Current # commands on controller: 0

Max Q depth since init: 191

Max # commands on controller since init: 310

Max SG entries since init: 128

Sequential access devices: 0

cciss/c0d0: 127.99GB RAID 1(1+0)

~$ sudo hpacucli controller slot=0 show

Smart Array P400i in Slot 0 (Embedded)

Bus Interface: PCI

Slot: 0

Serial Number: X

Cache Serial Number: X

RAID 6 (ADG) Status: Disabled

Controller Status: OK

Hardware Revision: D

Firmware Version: 7.22

Rebuild Priority: Medium

Expand Priority: Medium

Surface Scan Delay: 15 secs

Surface Scan Mode: Idle

Wait for Cache Room: Disabled

Surface Analysis Inconsistency Notification: Disabled

Post Prompt Timeout: 0 secs

Cache Board Present: True

Cache Status: OK

Cache Ratio: 100% Read / 0% Write

Drive Write Cache: Disabled

Total Cache Size: 256 MB

Total Cache Memory Available: 208 MB

No-Battery Write Cache: Disabled

Battery/Capacitor Count: 0

SATA NCQ Supported: True

Physical drives:

~$ sudo hpacucli controller slot=0 pd all show detail

Smart Array P400i in Slot 0 (Embedded)

array A

physicaldrive 1I:1:1

Port: 1I

Box: 1

Bay: 1

Status: OK

Drive Type: Data Drive

Interface Type: SATA

Size: 128.0 GB

Firmware Revision: DXM04B0Q

Serial Number: X

Model: ATA Samsung SSD 840

SATA NCQ Capable: True

SATA NCQ Enabled: True

Current Temperature (C): 23

Maximum Temperature (C): 70

PHY Count: 1

PHY Transfer Rate: 1.5Gbps

physicaldrive 1I:1:2

Port: 1I

Box: 1

Bay: 2

Status: OK

Drive Type: Data Drive

Interface Type: SATA

Size: 128.0 GB

Firmware Revision: DXM04B0Q

Serial Number: X

Model: ATA Samsung SSD 840

SATA NCQ Capable: True

SATA NCQ Enabled: True

Current Temperature (C): 21

Maximum Temperature (C): 70

PHY Count: 1

PHY Transfer Rate: 1.5Gbps

--
Nathaniel

On Mon, Jun 16, 2014 at 5:01 PM, Jeff Janes <jeff.janes@gmail.com> wrote:

On Mon, Jun 16, 2014 at 12:40 PM, Nathaniel Talbott
<nathaniel@spreedly.com> wrote:
>> So the fsync (by the kernel) of a single file took 64 seconds. This
>> single event explains almost all of the overrun and the performance
>> problems.
>
> So the 10x number of buffers being written is a red herring and/or
> correlates with a slow fsync?

Two theories there:

Either the uniformly high level of activity is not actually uniform
and it was extra high during that checkpoint.
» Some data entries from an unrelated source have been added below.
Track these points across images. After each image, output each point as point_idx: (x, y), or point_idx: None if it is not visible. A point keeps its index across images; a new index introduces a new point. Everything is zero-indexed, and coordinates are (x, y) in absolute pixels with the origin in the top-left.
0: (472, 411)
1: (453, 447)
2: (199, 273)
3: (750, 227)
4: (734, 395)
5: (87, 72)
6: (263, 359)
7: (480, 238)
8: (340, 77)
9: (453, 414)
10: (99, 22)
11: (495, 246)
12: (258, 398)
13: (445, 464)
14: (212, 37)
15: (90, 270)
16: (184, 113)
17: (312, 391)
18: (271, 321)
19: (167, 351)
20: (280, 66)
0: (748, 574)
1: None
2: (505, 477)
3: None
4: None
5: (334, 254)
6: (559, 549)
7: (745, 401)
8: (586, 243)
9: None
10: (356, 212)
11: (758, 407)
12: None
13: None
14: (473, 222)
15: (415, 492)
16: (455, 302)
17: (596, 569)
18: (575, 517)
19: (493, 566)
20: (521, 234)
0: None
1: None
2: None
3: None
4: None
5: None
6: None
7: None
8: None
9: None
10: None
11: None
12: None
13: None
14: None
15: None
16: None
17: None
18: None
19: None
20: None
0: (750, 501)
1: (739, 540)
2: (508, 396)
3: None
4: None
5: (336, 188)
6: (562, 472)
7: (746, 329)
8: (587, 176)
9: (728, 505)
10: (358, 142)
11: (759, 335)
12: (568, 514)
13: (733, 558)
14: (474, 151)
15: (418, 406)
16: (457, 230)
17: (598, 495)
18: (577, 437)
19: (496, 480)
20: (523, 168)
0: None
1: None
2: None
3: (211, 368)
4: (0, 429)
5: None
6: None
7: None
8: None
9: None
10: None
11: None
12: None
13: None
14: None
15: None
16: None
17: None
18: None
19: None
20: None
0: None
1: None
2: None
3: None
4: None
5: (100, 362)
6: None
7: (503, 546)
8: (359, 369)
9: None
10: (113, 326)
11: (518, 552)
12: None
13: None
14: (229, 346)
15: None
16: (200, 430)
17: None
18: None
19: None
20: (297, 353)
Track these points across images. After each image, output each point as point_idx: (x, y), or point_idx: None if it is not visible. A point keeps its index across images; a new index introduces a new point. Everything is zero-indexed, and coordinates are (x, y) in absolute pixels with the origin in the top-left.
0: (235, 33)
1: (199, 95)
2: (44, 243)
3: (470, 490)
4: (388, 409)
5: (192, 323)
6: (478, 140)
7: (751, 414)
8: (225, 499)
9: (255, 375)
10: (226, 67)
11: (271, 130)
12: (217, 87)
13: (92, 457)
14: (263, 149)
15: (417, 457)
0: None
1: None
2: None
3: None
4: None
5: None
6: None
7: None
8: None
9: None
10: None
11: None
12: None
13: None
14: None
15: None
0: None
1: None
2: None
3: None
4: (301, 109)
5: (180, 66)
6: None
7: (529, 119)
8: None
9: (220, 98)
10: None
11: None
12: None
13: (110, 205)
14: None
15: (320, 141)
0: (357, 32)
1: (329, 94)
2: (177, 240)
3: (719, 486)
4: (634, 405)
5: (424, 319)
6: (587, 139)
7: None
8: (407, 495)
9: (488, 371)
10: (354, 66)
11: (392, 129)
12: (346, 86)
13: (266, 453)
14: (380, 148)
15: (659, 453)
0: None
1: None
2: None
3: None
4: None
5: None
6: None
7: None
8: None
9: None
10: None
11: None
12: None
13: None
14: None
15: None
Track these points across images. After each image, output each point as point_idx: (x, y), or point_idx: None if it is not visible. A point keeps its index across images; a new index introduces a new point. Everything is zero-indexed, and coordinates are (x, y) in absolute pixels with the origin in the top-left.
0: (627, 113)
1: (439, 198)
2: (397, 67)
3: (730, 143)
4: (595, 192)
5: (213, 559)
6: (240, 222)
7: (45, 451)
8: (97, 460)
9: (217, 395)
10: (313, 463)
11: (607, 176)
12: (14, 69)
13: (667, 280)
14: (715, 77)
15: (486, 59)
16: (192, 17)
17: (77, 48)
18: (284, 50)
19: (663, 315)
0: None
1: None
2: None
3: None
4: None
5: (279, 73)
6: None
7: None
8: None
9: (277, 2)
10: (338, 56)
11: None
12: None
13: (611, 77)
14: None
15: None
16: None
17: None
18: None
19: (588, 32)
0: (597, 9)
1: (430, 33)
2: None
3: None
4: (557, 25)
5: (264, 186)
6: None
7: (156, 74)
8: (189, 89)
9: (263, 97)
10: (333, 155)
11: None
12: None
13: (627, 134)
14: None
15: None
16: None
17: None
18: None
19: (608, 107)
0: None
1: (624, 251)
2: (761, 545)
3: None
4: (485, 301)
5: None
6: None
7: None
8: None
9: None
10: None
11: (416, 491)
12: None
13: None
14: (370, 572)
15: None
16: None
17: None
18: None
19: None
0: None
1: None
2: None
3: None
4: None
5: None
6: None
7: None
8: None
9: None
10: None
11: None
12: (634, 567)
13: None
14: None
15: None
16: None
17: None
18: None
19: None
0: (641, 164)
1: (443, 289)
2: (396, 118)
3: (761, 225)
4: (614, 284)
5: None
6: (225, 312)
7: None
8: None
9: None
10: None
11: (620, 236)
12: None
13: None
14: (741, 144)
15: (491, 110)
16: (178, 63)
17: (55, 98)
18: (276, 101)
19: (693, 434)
Or, much of the writing that happens is normally being done by the
background writer rather than the checkpoint writer. Severe IO
problems caused the background writer to freeze up or slow down,
leaving the work to be done by the checkpoint writer instead. Once
the checkpoint writer hits the fsync phase of its work, it then gets
blocked by the same IO problems that were affecting the background
writer. So in this theory, the shift of the work load from background
writer to checkpoint writer is just a symptom of the IO problems.

Unfortunately there is little good way to assess those theories,
unless you have a lot of logging data for the period of interest, like
"sar" or "vmstat" or have been running "select * from
pg_stat_bgwriter" periodically and saving the results.

What is the sustained volume of disk output you experience, for
example from vmstat snapshots?

>
>
>> Lowering /proc/sys/vm/dirty_background_ratio and
>> /proc/sys/vm/dirty_background_bytes
>
> I've never tweaked dirty_background_* before; currently we have:
>
> $ cat /proc/sys/vm/dirty_background_ratio
> 10
> $ cat /proc/sys/vm/dirty_background_bytes
> 0
>
> Where should I start with tweaking those?

10% of 8GB (which is sounds like the mount of of RAM you have) is
nearly a gig, which is a lot of dirty data to keep around. I'd use
dirty_background_bytes to set it, as it give finer control than
dirty_background_ratio does, and set it maybe 100MB (but depends on
your IO system)

>
>
>> not using ext3 for the file system
>
> What are the recommended alternatives? We're using ext4 currently.

ext3 and ext4 are the only thing I've used personally for production
databases. I think ext4 mostly fixed the problems that ext3 had.
Some people like the XFS or JFS but I have no experience with them.

Since you aren't using the dreaded ext3, I wouldn't worry about that aspect.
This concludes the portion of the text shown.